Gametogenesis is the production of sperm and eggs; it takes place through the process of meiosis. Gametogenesis is subject to the acquisition of mutations as with other processes in the body. Many of these mutations are somatic, meaning that they occur during life as part of the process of cell division rather than being passed down from parents. When somatic mutations take place during gametogenesis, there is the potential for hereditary genetic consequences. However, the processes that cause the mutations during gametogenesis and the implications they have for heritability and disease predisposition are poorly understood.

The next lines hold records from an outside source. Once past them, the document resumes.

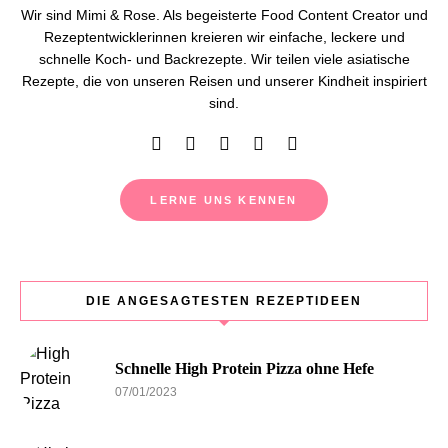
Wir sind Mimi & Rose. Als begeisterte Food Content Creator und
Rezeptentwicklerinnen kreieren wir einfache, leckere und
schnelle Koch- und Backrezepte. Wir teilen viele asiatische
Rezepte, die von unseren Reisen und unserer Kindheit inspiriert
sind.
LERNE UNS KENNEN
DIE ANGESAGTESTEN REZEPTIDEEN
Schnelle High Protein Pizza ohne Hefe
07/01/2023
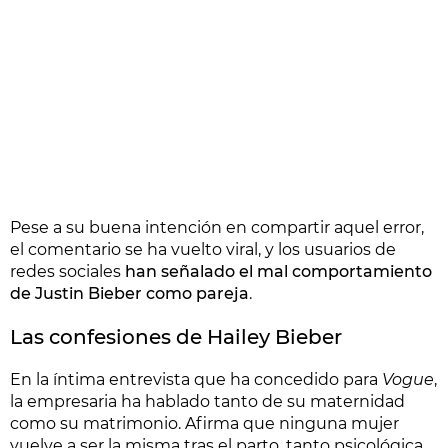
Pese a su buena intención en compartir aquel error,
el comentario se ha vuelto viral, y los usuarios de
redes sociales
han señalado el mal comportamiento
de Justin Bieber como pareja
.
Las confesiones de Hailey Bieber
En la íntima entrevista que ha concedido para
Vogue
,
la empresaria ha hablado tanto de su maternidad
como su matrimonio. Afirma que ninguna mujer
vuelve a ser la misma tras el parto, tanto psicológica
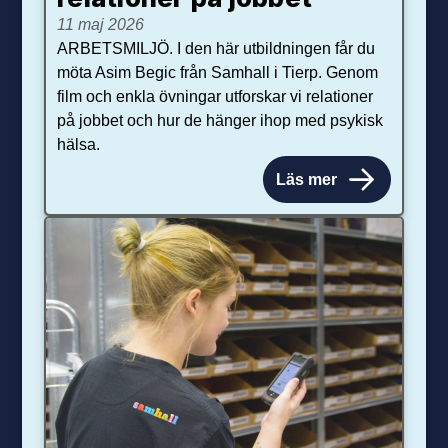
11 maj 2026
ARBETSMILJÖ. I den här utbildningen får du
möta Asim Begic från Samhall i Tierp. Genom
film och enkla övningar utforskar vi relationer
på jobbet och hur de hänger ihop med psykisk
hälsa.
Läs mer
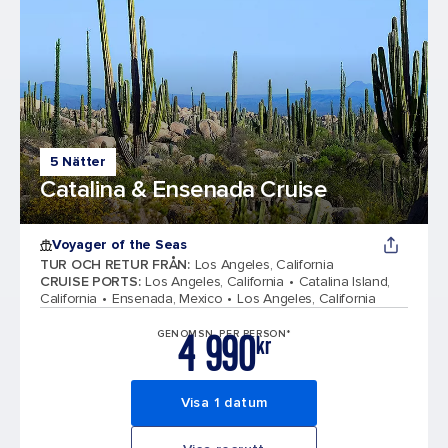
5 Nätter
Catalina & Ensenada Cruise
Voyager of the Seas
TUR OCH RETUR FRÅN
:
Los Angeles, California
CRUISE PORTS
:
Los Angeles, California
Catalina Island,
California
Ensenada, Mexico
Los Angeles, California
4 990
GENOMSN. PER PERSON*
kr
Visa 1 datum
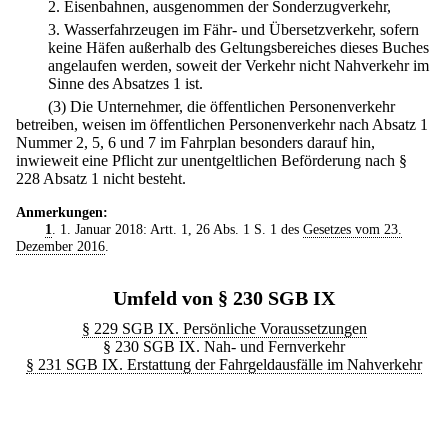
2.
Eisenbahnen, ausgenommen der Sonderzugverkehr,
3.
Wasserfahrzeugen im Fähr- und Übersetzverkehr, sofern
keine Häfen außerhalb des Geltungsbereiches dieses Buches
angelaufen werden, soweit der Verkehr nicht Nahverkehr im
Sinne des Absatzes 1 ist.
(3) Die Unternehmer, die öffentlichen Personenverkehr
betreiben, weisen im öffentlichen Personenverkehr nach Absatz 1
Nummer 2, 5, 6 und 7 im Fahrplan besonders darauf hin,
inwieweit eine Pflicht zur unentgeltlichen Beförderung nach §
228 Absatz 1 nicht besteht.
Anmerkungen:
1
. 1. Januar 2018: Artt. 1, 26 Abs. 1 S. 1 des
Gesetzes vom 23.
Dezember 2016
.
Umfeld von § 230 SGB IX
§ 229 SGB IX. Persönliche Voraussetzungen
§ 230 SGB IX. Nah- und Fernverkehr
§ 231 SGB IX. Erstattung der Fahrgeldausfälle im Nahverkehr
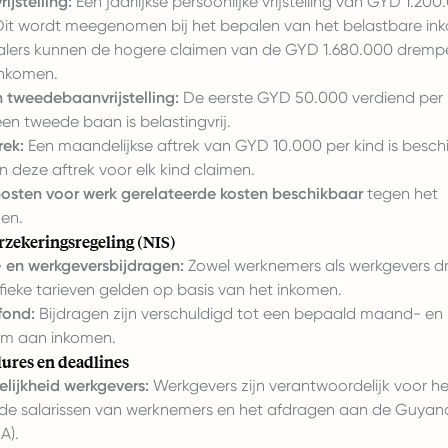
rijstelling:
Een jaarlijkse persoonlijke vrijstelling van GYD 1.200
Dit wordt meegenomen bij het bepalen van het belastbare in
alers kunnen de hogere claimen van de GYD 1.680.000 drempel
inkomen.
 tweedebaanvrijstelling:
De eerste GYD 50.000 verdiend per
en tweede baan is belastingvrij.
rek:
Een maandelijkse aftrek van GYD 10.000 per kind is beschi
 deze aftrek voor elk kind claimen.
osten voor werk gerelateerde kosten beschikbaar
tegen het
en.
rzekeringsregeling (NIS)
en werkgeversbijdragen:
Zowel werknemers als werkgevers dr
fieke tarieven gelden op basis van het inkomen.
fond:
Bijdragen zijn verschuldigd tot een bepaald maand- en
m aan inkomen.
ures en deadlines
lijkheid werkgevers:
Werkgevers zijn verantwoordelijk voor h
de salarissen van werknemers en het afdragen aan de Guya
A).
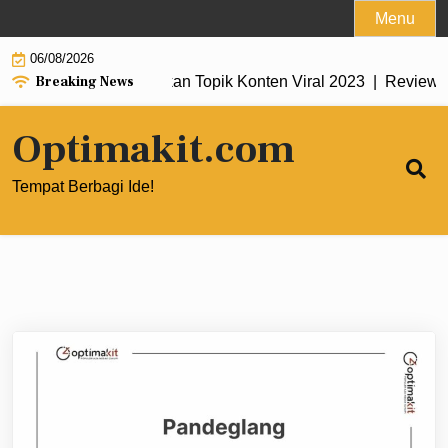
Skip
Menu
to
06/08/2026
content
Breaking News
s untuk Menemukan Topik Konten Viral 2023 |
Review Theme N
Optimakit.com
Tempat Berbagi Ide!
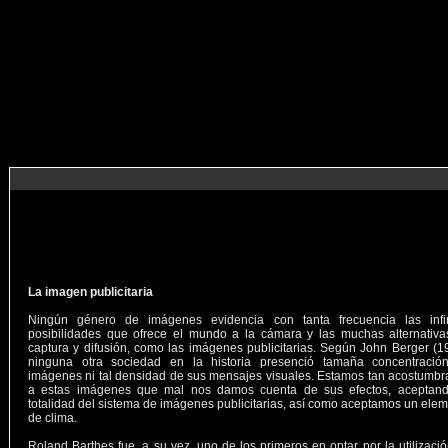
La imagen publicitaria
Ningún género de imágenes evidencia con tanta frecuencia las infin
posibilidades que ofrece el mundo a la cámara y las muchas alternativa
captura y difusión, como las imágenes publicitarias. Según John Berger (1
ninguna otra sociedad en la historia presenció tamaña concentració
imágenes ni tal densidad de sus mensajes visuales. Estamos tan acostumb
a estas imágenes que mal nos damos cuenta de sus efectos, aceptand
totalidad del sistema de imágenes publicitarias, así como aceptamos un ele
de clima.
Roland Barthes fue, a su vez, uno de los primeros en optar por la utilizaci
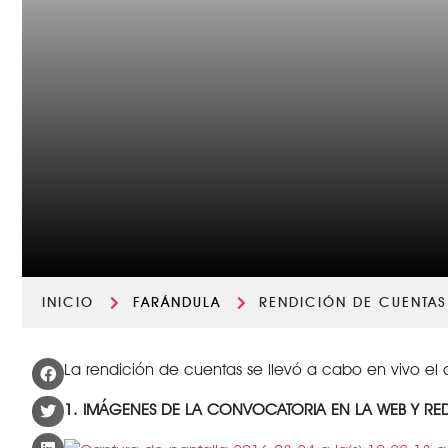
INICIO
FARÁNDULA
RENDICIÓN DE CUENTAS
La rendición de cuentas se llevó a cabo en vivo el
1. IMÁGENES DE LA CONVOCATORIA EN LA WEB Y RED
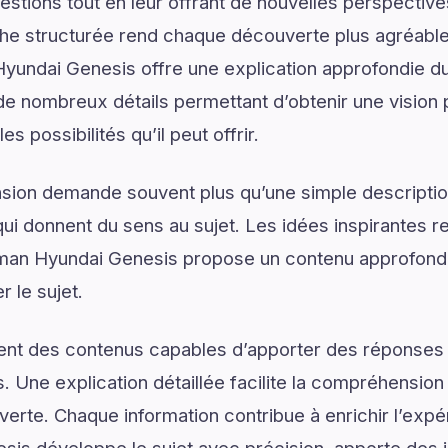
estions tout en leur offrant de nouvelles perspective
he structurée rend chaque découverte plus agréable 
Hyundai Genesis offre une explication approfondie 
 de nombreux détails permettant d’obtenir une vision
s possibilités qu’il peut offrir.
on demande souvent plus qu’une simple descriptio
ui donnent du sens au sujet. Les idées inspirantes re
an Hyundai Genesis propose un contenu approfond
 le sujet.
ent des contenus capables d’apporter des réponses 
. Une explication détaillée facilite la compréhension
uverte. Chaque information contribue à enrichir l’exp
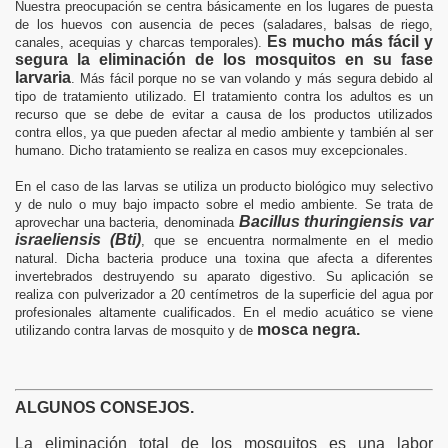
Nuestra preocupación se centra básicamente en los lugares de puesta
de los huevos con ausencia de peces (saladares, balsas de riego,
Es mucho más fácil y
canales, acequias y charcas temporales).
segura la eliminación de los mosquitos en su fase
larvaria
. Más fácil porque no se van volando y más segura debido al
tipo de tratamiento utilizado. El tratamiento contra los adultos es un
recurso que se debe de evitar a causa de los productos utilizados
contra ellos, ya que pueden afectar al medio ambiente y también al ser
humano. Dicho tratamiento se realiza en casos muy excepcionales.
En el caso de las larvas se utiliza un producto biológico muy selectivo
y de nulo o muy bajo impacto sobre el medio ambiente. Se trata de
Bacillus thuringiensis var
aprovechar una bacteria, denominada
israeliensis (Bti)
, que se encuentra normalmente en el medio
natural. Dicha bacteria produce una toxina que afecta a diferentes
invertebrados destruyendo su aparato digestivo. Su aplicación se
realiza con pulverizador a 20 centímetros de la superficie del agua por
profesionales altamente cualificados. En el medio acuático se viene
mosca negra.
utilizando contra larvas de mosquito y de
ALGUNOS CONSEJOS.
La eliminación total de los mosquitos es una labor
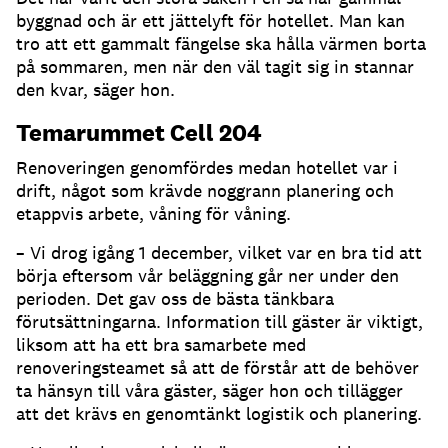
byggnad och är ett jättelyft för hotellet. Man kan
tro att ett gammalt fängelse ska hålla värmen borta
på sommaren, men när den väl tagit sig in stannar
den kvar, säger hon.
Temarummet Cell 204
Renoveringen genomfördes medan hotellet var i
drift, något som krävde noggrann planering och
etappvis arbete, våning för våning.
– Vi drog igång 1 december, vilket var en bra tid att
börja eftersom vår beläggning går ner under den
perioden. Det gav oss de bästa tänkbara
förutsättningarna. Information till gäster är viktigt,
liksom att ha ett bra samarbete med
renoveringsteamet så att de förstår att de behöver
ta hänsyn till våra gäster, säger hon och tillägger
att det krävs en genomtänkt logistik och planering.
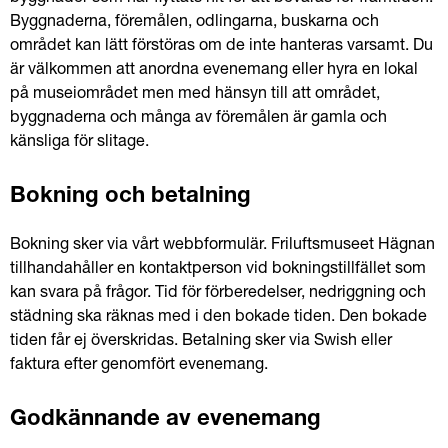
Byggnaderna, föremålen, odlingarna, buskarna och 
området kan lätt förstöras om de inte hanteras varsamt. Du 
är välkommen att anordna evenemang eller hyra en lokal 
på museiområdet men med hänsyn till att området, 
byggnaderna och många av föremålen är gamla och 
känsliga för slitage.
Bokning och betalning
Bokning sker via vårt webbformulär. Friluftsmuseet Hägnan 
tillhandahåller en kontaktperson vid bokningstillfället som 
kan svara på frågor. Tid för förberedelser, nedriggning och 
städning ska räknas med i den bokade tiden. Den bokade 
tiden får ej överskridas. Betalning sker via Swish eller 
faktura efter genomfört evenemang.
Godkännande av evenemang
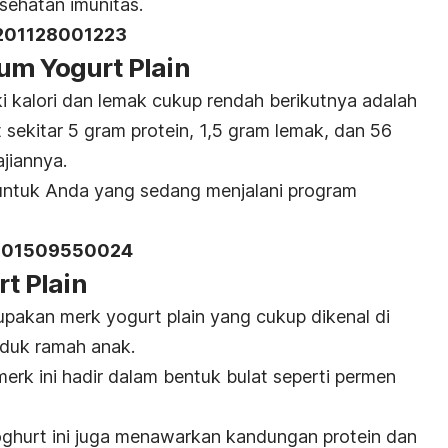
sehatan imunitas.
201128001223
um Yogurt Plain
i kalori dan lemak cukup rendah berikutnya adalah
 sekitar 5 gram protein, 1,5 gram lemak, dan 56
ajiannya.
 untuk Anda yang sedang menjalani program
201509550024
rt Plain
rupakan
merk
yogurt plain
yang cukup dikenal di
oduk ramah anak.
merk
ini hadir dalam bentuk bulat seperti permen
yoghurt ini juga menawarkan kandungan protein dan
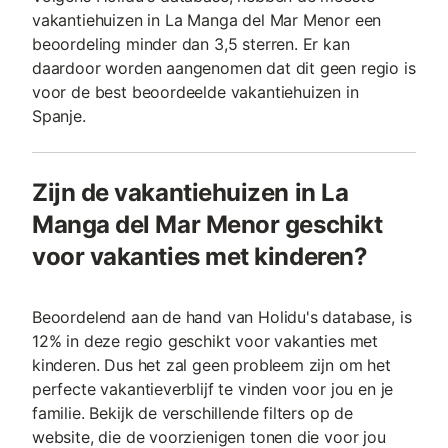
vakantiehuizen in La Manga del Mar Menor een
beoordeling minder dan 3,5 sterren. Er kan
daardoor worden aangenomen dat dit geen regio is
voor de best beoordeelde vakantiehuizen in
Spanje.
Zijn de vakantiehuizen in La
Manga del Mar Menor geschikt
voor vakanties met kinderen?
Beoordelend aan de hand van Holidu's database, is
12% in deze regio geschikt voor vakanties met
kinderen. Dus het zal geen probleem zijn om het
perfecte vakantieverblijf te vinden voor jou en je
familie. Bekijk de verschillende filters op de
website, die de voorzienigen tonen die voor jou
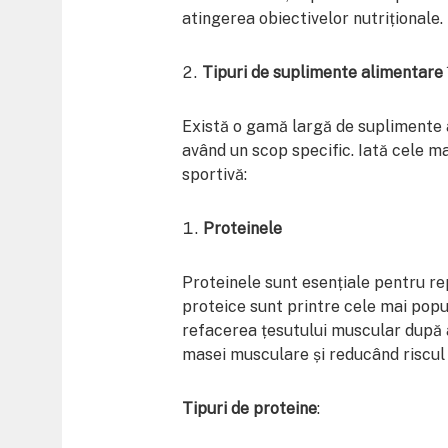
atingerea obiectivelor nutriționale.
Tipuri de suplimente alimentare î
Există o gamă largă de suplimente a
având un scop specific. Iată cele ma
sportivă:
Proteinele
Proteinele sunt esențiale pentru re
proteice sunt printre cele mai popul
refacerea țesutului muscular după 
masei musculare și reducând riscul
Tipuri de proteine
:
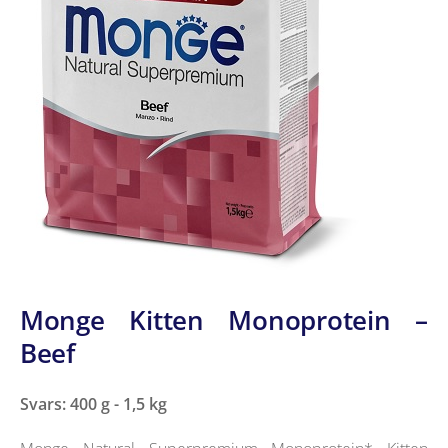
Monge Kitten Monoprotein –
Beef
Svars: 400 g - 1,5 kg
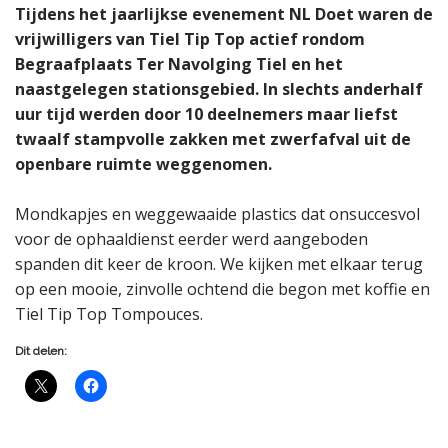
Tijdens het jaarlijkse evenement NL Doet waren de
vrijwilligers van Tiel Tip Top actief rondom
Begraafplaats Ter Navolging Tiel en het
naastgelegen stationsgebied. In slechts anderhalf
uur tijd werden door 10 deelnemers maar liefst
twaalf stampvolle zakken met zwerfafval uit de
openbare ruimte weggenomen.
Mondkapjes en weggewaaide plastics dat onsuccesvol
voor de ophaaldienst eerder werd aangeboden
spanden dit keer de kroon. We kijken met elkaar terug
op een mooie, zinvolle ochtend die begon met koffie en
Tiel Tip Top Tompouces.
Dit delen:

The goal of this research is to provide a detailed description of the genetic changes in gonadal tissues, and to understand how mutations acquired during the production of germ cells (sperm and eggs) contribute to the predisposition to a wide range of rare diseases and cancer predisposition in future offspring.

Study Overview

• Status: Enrolling by invitation
• Conditions: Cancer; Fertility Disorders; Mutation; Predisposition, Genetic

Detailed Description

Predisposition to rare disorders and cancers can arise due to mutations (changes in DNA) of sperm cells from father and/or eggs from mother. De novo mutations are genetic alterations that are present for the first time in one family member as a result of a variant (or mutation) in a germ cell (egg or sperm) of one of the parents, or a variant that arises in the fertilized egg itself during early embryogenesis.

Current knowledge about how changes in the sperm and eggs of parents can be inherited by children, is based on genetic sequence analysis of blood from nuclear families. This involved comparison of the changes in DNA of children with that of their parents. Changes that are not present in the blood of parents are likely to have occurred in the sperm and egg of the father and mother.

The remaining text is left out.